The NRM declared a four-year interim government, composing a wider political base than previous regimes. Party officials from the many political parties among others; UPC and DP were appointed into cabinet. There was also a parliament, the National Resistance Council (NRC) that had both elected and nominated representatives. A system of Resistance Councils, directly elected at the parish level, was established to manage local affairs. Key among these was the equitable distribution of fixed-price commodities like sugar, soap and paraffin.
The election of Resistance Councils representatives was the first direct experience many Ugandans had with democracy after many decades of varying levels of authoritarianism, and the replication of the structure up to the district level has been credited with helping even people at the local level understand the higher-level political structures.
Uganda has since had four Presidential elections, in 1996, 2001, 2006 and 2011 and an equal number of parliamentary and local elections.
Museveni inherited an economy that was totally collapsed. He however enjoyed the support of the international community in order to revitalize it. Museveni initiated economic policies designed to combat key problems such as hyperinflation and the balance of payments. Abandoning his earlier ideas, Museveni embraced the neo-liberal structural adjustments advocated by the World Bank and the International Monetary Fund (IMF). Uganda remains a capitalist economy today.

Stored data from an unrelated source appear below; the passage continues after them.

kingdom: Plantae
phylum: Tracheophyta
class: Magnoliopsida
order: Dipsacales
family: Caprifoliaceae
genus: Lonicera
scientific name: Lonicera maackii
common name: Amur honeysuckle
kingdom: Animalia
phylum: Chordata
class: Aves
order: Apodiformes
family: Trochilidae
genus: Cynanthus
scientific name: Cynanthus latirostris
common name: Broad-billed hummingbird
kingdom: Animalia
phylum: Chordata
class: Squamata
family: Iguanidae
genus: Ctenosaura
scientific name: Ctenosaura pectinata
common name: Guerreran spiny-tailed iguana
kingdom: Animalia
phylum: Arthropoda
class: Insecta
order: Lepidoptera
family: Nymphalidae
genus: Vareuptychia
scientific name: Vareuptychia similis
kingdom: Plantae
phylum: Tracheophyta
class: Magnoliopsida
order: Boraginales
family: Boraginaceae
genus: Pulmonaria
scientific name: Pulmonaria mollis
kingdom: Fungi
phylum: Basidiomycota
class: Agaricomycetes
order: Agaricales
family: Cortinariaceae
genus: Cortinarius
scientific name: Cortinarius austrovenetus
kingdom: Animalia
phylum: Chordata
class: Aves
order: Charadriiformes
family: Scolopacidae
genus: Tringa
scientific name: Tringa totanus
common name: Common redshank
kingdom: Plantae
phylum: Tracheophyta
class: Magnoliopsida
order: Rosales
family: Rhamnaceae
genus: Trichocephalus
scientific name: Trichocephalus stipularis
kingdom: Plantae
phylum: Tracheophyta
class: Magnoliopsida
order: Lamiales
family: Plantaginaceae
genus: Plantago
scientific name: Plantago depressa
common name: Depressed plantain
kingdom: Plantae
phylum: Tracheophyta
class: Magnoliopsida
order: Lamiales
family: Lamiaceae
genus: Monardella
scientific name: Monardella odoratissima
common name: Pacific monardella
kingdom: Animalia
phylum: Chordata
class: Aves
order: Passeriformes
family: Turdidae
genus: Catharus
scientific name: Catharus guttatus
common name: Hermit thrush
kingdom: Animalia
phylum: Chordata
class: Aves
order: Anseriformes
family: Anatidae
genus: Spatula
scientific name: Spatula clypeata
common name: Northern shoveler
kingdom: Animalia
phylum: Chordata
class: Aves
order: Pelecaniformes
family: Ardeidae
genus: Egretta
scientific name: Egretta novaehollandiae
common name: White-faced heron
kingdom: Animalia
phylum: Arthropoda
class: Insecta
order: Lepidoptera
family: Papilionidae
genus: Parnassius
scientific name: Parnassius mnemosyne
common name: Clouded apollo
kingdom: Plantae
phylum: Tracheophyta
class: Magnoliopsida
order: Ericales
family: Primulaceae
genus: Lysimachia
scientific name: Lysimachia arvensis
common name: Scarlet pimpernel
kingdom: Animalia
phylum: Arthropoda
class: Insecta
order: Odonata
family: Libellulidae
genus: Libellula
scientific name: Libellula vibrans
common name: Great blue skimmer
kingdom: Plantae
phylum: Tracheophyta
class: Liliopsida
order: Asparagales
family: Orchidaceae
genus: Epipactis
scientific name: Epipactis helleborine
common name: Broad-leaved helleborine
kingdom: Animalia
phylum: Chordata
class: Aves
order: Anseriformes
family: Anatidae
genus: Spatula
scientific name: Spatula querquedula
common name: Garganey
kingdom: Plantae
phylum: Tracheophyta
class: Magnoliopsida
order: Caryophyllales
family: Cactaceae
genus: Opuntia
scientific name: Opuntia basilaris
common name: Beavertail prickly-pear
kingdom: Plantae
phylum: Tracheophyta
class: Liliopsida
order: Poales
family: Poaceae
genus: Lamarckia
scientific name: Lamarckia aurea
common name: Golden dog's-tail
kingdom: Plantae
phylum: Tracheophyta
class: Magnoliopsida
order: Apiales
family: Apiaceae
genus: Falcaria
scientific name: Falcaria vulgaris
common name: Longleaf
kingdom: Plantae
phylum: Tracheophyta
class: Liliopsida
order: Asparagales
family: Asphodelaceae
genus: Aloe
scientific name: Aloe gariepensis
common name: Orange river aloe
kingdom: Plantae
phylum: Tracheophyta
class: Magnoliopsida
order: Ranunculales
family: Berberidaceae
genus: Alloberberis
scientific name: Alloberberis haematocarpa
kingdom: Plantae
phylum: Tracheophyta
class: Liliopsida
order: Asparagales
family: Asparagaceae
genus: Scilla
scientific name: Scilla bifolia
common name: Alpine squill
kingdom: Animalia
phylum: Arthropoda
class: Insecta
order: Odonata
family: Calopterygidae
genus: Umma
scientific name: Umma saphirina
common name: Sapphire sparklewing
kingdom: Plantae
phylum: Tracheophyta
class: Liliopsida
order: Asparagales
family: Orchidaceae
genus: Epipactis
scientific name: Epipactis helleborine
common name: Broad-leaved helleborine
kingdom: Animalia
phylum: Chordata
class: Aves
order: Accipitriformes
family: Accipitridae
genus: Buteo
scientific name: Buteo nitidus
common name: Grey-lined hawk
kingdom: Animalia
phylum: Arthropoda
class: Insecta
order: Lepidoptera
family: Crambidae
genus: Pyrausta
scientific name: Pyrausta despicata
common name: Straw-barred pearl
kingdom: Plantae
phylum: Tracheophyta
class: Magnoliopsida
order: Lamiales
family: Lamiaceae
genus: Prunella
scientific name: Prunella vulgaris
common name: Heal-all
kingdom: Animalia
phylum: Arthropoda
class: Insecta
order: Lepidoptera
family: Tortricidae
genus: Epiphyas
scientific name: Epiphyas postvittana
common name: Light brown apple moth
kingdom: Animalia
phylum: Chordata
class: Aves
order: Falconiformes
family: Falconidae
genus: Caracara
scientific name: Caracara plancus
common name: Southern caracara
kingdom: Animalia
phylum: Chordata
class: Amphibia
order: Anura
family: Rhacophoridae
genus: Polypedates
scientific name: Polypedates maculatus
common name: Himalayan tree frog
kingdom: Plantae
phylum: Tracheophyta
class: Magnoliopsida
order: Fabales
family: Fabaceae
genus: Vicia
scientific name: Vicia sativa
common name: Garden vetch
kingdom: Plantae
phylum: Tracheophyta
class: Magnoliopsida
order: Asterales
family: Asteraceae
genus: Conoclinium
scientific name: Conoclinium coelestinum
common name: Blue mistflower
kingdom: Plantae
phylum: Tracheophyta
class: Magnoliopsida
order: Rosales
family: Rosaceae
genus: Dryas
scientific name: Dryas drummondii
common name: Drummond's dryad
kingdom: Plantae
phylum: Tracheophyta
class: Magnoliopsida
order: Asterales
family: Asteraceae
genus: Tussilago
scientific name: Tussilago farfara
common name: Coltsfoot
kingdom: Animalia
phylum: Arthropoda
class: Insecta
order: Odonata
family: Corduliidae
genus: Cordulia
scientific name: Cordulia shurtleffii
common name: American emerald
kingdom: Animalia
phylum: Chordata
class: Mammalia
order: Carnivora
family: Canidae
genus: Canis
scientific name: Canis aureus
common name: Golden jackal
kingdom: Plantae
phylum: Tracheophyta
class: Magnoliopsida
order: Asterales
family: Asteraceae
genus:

The infrastructure is far better than he found it, new schools and universities have been constructed, communication has improved 100 fold too, just like the banking and industrial sectors.
The first major conflict between Uganda and any other country was with Rwanda. For starters, abuses at the hands of the Obote regime encouraged many Rwandan exiles living in Uganda to join the ranks of the NRA. In 1990, over 4,000 NRA soldiers deserted and went back to Rwanda. They captured power in 1994.
Uganda has also intervened in the Sudan, fighting against the Lords Resistance Army, in DRC-fighting against the Allied Democratic Army (ADF). Additionally, Uganda is currently helping bring peace in Somalia, where the country is providing the vanguard of the peace-keepers. Museveni says this is all done for pan-africanism.
Museveni got married to Janet Kataha in 1973. They have four children. During his free time, he likes literally herding his cattle at both Kisozi and Rwakitura.